Why Vermillion, South Dakota
The whole story begins when a man named Arne Larson comes to town with his 2,500 instruments collected during his time as band and orchestra director at a high school in Brookings, South Dakota.
It was 1966, and the University of South Dakota in Vermilion had hired Larson as a professor of music. The rookie came up with a trick.
“When he was hired by the University of South Dakota, he said, ‘Do you have a place where I can store my instruments?'” Vaught said. “And so they offered him a place.”
Larson’s son, Andre, led the charge to turn the warehouse space into a museum. He was the first director when the museum officially opened in 1973.
“Both Arne and his son, André, were true forces of nature,” Vaux said. “When you have that visionary mindset, you can kind of block out any of the potential questions or criticisms that might come your way. And today we are the benefactors of that focus.”
“The first three in the world”
Andre really put the museum on the map in 1984 when he coordinated a $3 million donation to purchase a prestigious collection of early Italian strings, including the oldest cello in the world.
The acquisition—now known as the Witten-Rawlins Collection—gave the museum worldwide attention. And confusion.
“Then all of a sudden it catapulted us into people literally all over the world saying, ‘Wait a minute, what’s this National Music Museum in Vermilion, South Dakota?'” Vaught said.
Andre said people would have to make the trek to the Midwest to see the historic tools. As his father had said, from New York to Vermilion is just as far as from Vermilion to New York.
The collection continued to grow after the early acquisition of Italian strings. Fifty years after its founding, the museum boasts 14,000 instruments, covering everything from a clay whistle made as far back as 600 AD to one of Elvis’ guitars.
“It’s easily in the top three in the world,” Martin said. “It’s not just about the numbers – it’s the quality of the tools across a wide range of tool types.”
One of these instruments took up an entire exhibit hall on the museum’s first floor during an early winter visit.
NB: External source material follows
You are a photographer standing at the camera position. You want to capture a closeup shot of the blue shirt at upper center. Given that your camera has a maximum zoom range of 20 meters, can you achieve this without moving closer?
This is an Indonesian gamelan; an ensemble composed primarily of percussion instruments.
On Thursday afternoon, a group of Vermillion locals gathered at the exhibit hall. They took off their shoes and ignored all “do not touch” signs to move the ornate gongs, drums, pots and xylophones that stood in the room.
The natives of Vermillion were not there to admire the gamelan. They came to play it.
Faythe Weber plays a pekin, which looks like a small xylophone. She said she learned about gamelan during her travels to Asia while serving in the Navy.
When Weber heard about a gamelan concert in Vermilion, she thought a traveling band was coming through town.
“I was just amazed to learn that the instruments lived here in Vermilion and that anyone was welcome to play,” Weber said. She has now been with the band for the past ten years. She said the entire museum was an unlikely jewel for Vermillion.
“It’s one of the best toolkits in the world. And it’s here in South Dakota,” she said, laughing. “We are so happy.”
A new chapter
Last year, the museum reached an important moment – it celebrated its 50th anniversary. It also reopened to the public after a five-year renovation that added a new wing and a storage and research center.
The accomplishments are thanks in part to the museum’s regional community support, Vaught said.
“If it wasn’t for the people in Vermilion and all over South Dakota, and even in Nebraska and Iowa, the National Music Museum wouldn’t be here today,” he said. “They were the first supporters to spread the word and bring their friends and family.”
Vaught said he likes to reframe the question of how the National Music Museum came to be a home in Vermilion.
“It’s not ‘Why did it start here?’ it’s ‘What does it mean it stays here?'” he said. “It was a product of South Dakota, put together by South Dakotans. It was South Dakota bred, South Dakota maintained and here to stay. And this is a source of pride for us.”
This story was created in partnership with Harvest public media, a collaboration between public media newsrooms in the Midwest. He reports on food systems, agriculture and rural issues.